Declining media freedom amid Covid-19 outbreak

On 30 April, the International Federation of Journalists (IFJ) said: “three in four journalists have faced official restrictions, obstruction or intimidation in reporting on Covid-19, according to a major new survey of more than 1300 frontline journalists in 77 countries”.

On the occasion of the World Press Freedom Day, 3 May 2020, the IFJ - the world's largest organization of professional journalists representing 600,000 journalists in 146 countries - has carried out an online survey to figure out the journalism environment during the COVID19 outbreak.

The survey of 1308 journalists revealed appalling results: nearly every freelance journalist has lost revenue or work opportunities, more than half of all journalists are suffering from stress and anxiety, more than a quarter lack essential equipment to enable them to work safely from home, while one in four lack any protective equipment to work in the field. Dozens of journalists have been arrested, faced lawsuits, or been assaulted, more than a third of journalists have shifted their focus to covering Covid-19 related stories.

At the questions: “have your pay, job security and/or working conditions been negatively affected by the outbreak of the Covid-19 pandemic?”, 65.4% of the respondents say “yes”, while 34.6% say “no”. “Has your job as a journalist suffered more restrictions since the COVID-19 pandemic?” 73.9% say “yes” and 26.1% “no”.

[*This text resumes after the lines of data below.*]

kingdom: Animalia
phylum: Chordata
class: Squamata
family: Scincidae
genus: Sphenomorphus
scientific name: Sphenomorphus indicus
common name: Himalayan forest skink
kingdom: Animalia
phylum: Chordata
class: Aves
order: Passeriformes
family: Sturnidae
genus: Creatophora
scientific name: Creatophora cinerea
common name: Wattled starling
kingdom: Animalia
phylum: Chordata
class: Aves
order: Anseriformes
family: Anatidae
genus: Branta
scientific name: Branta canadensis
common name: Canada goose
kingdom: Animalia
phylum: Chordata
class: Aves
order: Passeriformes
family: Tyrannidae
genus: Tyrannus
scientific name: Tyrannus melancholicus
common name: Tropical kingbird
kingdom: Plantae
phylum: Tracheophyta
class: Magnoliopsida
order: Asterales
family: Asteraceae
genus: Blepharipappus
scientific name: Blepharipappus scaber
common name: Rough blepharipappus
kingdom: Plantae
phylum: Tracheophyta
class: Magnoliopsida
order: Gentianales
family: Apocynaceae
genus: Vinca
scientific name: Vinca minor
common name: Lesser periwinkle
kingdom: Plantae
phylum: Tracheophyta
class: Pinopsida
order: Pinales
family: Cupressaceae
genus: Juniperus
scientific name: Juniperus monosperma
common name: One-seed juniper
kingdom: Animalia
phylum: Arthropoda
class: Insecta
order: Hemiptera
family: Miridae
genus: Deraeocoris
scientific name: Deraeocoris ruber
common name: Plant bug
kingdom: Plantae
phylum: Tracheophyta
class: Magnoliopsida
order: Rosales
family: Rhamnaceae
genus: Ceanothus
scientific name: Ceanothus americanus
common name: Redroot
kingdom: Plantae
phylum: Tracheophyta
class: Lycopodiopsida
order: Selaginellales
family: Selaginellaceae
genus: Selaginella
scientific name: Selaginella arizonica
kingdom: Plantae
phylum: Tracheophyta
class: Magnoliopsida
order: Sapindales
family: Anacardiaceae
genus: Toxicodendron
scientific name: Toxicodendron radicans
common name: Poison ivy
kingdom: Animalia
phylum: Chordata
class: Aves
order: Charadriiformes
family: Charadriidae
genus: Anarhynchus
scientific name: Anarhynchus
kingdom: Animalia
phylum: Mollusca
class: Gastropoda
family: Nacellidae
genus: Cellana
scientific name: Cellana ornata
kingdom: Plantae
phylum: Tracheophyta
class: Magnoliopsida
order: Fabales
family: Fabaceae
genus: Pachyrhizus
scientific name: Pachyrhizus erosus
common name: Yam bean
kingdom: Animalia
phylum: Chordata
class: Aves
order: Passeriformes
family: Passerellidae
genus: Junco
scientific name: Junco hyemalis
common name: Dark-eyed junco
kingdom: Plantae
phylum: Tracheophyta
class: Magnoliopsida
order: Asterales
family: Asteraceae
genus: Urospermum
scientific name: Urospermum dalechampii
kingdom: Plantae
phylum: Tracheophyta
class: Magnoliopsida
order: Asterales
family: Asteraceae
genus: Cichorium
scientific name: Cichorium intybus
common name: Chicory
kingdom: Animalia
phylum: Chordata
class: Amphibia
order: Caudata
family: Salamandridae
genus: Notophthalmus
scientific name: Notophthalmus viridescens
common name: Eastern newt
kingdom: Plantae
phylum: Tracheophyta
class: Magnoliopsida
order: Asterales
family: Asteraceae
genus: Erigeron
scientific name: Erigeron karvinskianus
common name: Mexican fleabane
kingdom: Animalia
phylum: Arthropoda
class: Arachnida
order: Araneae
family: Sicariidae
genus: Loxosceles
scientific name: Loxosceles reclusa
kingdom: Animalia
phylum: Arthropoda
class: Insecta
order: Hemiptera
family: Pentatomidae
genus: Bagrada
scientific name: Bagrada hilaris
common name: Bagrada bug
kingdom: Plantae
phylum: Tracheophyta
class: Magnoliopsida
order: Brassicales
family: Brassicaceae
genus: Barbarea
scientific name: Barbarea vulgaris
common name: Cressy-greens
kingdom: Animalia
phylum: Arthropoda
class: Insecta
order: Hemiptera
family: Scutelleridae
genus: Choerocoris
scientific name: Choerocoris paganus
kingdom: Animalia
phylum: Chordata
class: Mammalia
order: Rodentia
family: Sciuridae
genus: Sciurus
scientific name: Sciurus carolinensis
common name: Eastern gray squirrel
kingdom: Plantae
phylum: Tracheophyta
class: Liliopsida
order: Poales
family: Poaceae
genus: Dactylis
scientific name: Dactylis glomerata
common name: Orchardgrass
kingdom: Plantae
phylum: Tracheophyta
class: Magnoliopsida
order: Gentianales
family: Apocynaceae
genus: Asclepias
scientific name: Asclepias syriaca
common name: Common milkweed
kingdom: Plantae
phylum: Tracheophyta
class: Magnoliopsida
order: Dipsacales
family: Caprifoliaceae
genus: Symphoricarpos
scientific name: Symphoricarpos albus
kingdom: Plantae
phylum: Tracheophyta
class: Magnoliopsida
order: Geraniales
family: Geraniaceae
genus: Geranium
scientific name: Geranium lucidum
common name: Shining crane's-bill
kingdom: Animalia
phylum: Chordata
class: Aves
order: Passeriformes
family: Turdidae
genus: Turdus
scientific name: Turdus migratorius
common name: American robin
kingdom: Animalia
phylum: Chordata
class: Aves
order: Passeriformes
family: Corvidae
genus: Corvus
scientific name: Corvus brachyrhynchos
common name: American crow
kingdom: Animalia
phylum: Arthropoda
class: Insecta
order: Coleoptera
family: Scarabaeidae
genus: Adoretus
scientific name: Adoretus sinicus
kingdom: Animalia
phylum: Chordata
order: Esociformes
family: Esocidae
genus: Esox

The IFJ General Secretary Anthony Bellanger claimed: “These results show a worrying trend of declining media freedom and cuts to journalism at the very time when access to information and quality journalism is so crucial. Journalism is a public good and it deserves public support and an end to political obstruction and interference."

His words are crucial to understanding what is happening in the media world today: it must be fundamental to re-establish journalism as an indispensable element within the field of political forces of any State in the world, dictatorial or democratic.

The virus has undoubtedly made the environment of journalism chaotic and unfair. When the crisis is over, it will be necessary to rebuild the already fragile journalistic reality brick by brick .

In the IFJ’s survey, a Brazilian female journalist said: “The federal government despises journalists. It attacks the press every day for the information it publishes and discredits and humiliates journalists.”

Things can stay as they are but be sure of one thing: journalists will need the support of all citizens because only with their support, in social networks, and in reality, they will be free to inform the population again. It's a circle that goes under the name of “democracy”.